:: Passage to read
On 31 March, Yuhua Gongde Garden held an award ceremony with a difference. With its somewhat paradoxical theme, “Return to Nature, Feel the Life”, the 2021 Nanjing Ecological Funeral and Smokeless Cemetery Ceremony took place in Siyuan Ecological Square within the Garden.

More than 200 people from the Jiangsu Funeral Association, Nanjing Funeral & Interment Management Bureau, Yuhuatai District Civil Affairs Bureau, Yuhua Sub District and Huashen Residential Community participated in the activity. Family members who had chosen ecological burials were also in attendance.

During the ceremony, worshippers prayed for the peace of the country and her people, and for the thousands of people interred in Nanjing Yuhua Gongde Garden. The facility was then awarded as the first smokeless cemetery in the city.

Host for the ceremony was Nanjing TV host, Wu Xiaoping, who spoke on behalf of the ecological burial family members. Wu said that the various ecological burial styles launched by Yuhua Gongde Garden are measures to protect the environment, save resources, and benefit the country and her people.

Tree burial, flower-bed burial, wall burial; in recent years the cemetery has launch more than 10 types of ecological burial. Such interments now account for two-thirds of the land use therein.

In addition to the environmental consideration, there is another more practical and pragmatic element to the craze for ecological burial. And that’s land scarcity. Nanjing is growing ever larger and there simply isn’t the land left for the kind of large-scale burial grounds that were commonplace all over China.
::::
:: Dataset entries
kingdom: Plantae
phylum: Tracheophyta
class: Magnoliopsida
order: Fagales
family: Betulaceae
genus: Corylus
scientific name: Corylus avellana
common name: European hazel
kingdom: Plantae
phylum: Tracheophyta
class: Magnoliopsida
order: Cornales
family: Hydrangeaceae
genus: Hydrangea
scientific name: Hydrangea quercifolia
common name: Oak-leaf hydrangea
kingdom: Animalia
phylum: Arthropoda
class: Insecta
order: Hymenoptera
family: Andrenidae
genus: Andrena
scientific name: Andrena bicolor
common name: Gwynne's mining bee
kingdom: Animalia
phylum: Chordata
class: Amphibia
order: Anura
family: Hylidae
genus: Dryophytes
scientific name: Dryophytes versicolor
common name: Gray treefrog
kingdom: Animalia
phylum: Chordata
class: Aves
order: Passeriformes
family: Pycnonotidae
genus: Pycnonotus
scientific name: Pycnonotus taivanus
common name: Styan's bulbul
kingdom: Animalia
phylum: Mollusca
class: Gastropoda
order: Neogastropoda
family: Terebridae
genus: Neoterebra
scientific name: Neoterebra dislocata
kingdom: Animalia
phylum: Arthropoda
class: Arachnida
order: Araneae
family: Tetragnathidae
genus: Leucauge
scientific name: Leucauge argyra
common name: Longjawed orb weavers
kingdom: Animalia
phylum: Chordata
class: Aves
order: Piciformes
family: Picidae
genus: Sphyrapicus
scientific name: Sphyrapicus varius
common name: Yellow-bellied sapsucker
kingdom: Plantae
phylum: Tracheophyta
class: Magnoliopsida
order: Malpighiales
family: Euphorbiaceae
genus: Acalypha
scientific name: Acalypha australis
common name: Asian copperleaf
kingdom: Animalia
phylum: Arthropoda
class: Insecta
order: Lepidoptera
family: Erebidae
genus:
::::
### Tasks and exercises
a - Please copy from the passage on Nanjing's ecological burials the stretch from "On 31 March, Yuhua" through "within the Garden.".
b - Carry the article about ecological burial in Nanjing forward from its last sentence.

### Results of the exercise
a -
On 31 March, Yuhua Gongde Garden held an award ceremony with a difference. With its somewhat paradoxical theme, “Return to Nature, Feel the Life”, the 2021 Nanjing Ecological Funeral and Smokeless Cemetery Ceremony took place in Siyuan Ecological Square within the Garden.

b -
This simple fact explains the ¥2,000 offered that same day as incentive to each and every family who committed to a “No Monument, No Ash” ecological burial. It may sound generous, but burial costs in China can soar to be many times this number.

With this year’s Tomb Sweeping Festival underway, so visitor numbers to Nanjing’s cemeteries have swelled. Nanjing Daily reported today, 1 April, that at Gongde Garden, nearly 100 percent of citizens coming to pay their respects are doing so with flowers, rather than by observing more traditional rituals.

Historically, family members should visit their ancestors graves during Tomb Sweeping Festival and offer them tea, wine or food. They would also burn incense and paper money, two of the traditional activities no longer to be found happening in Nanjing’s first ever smokeless cemetery.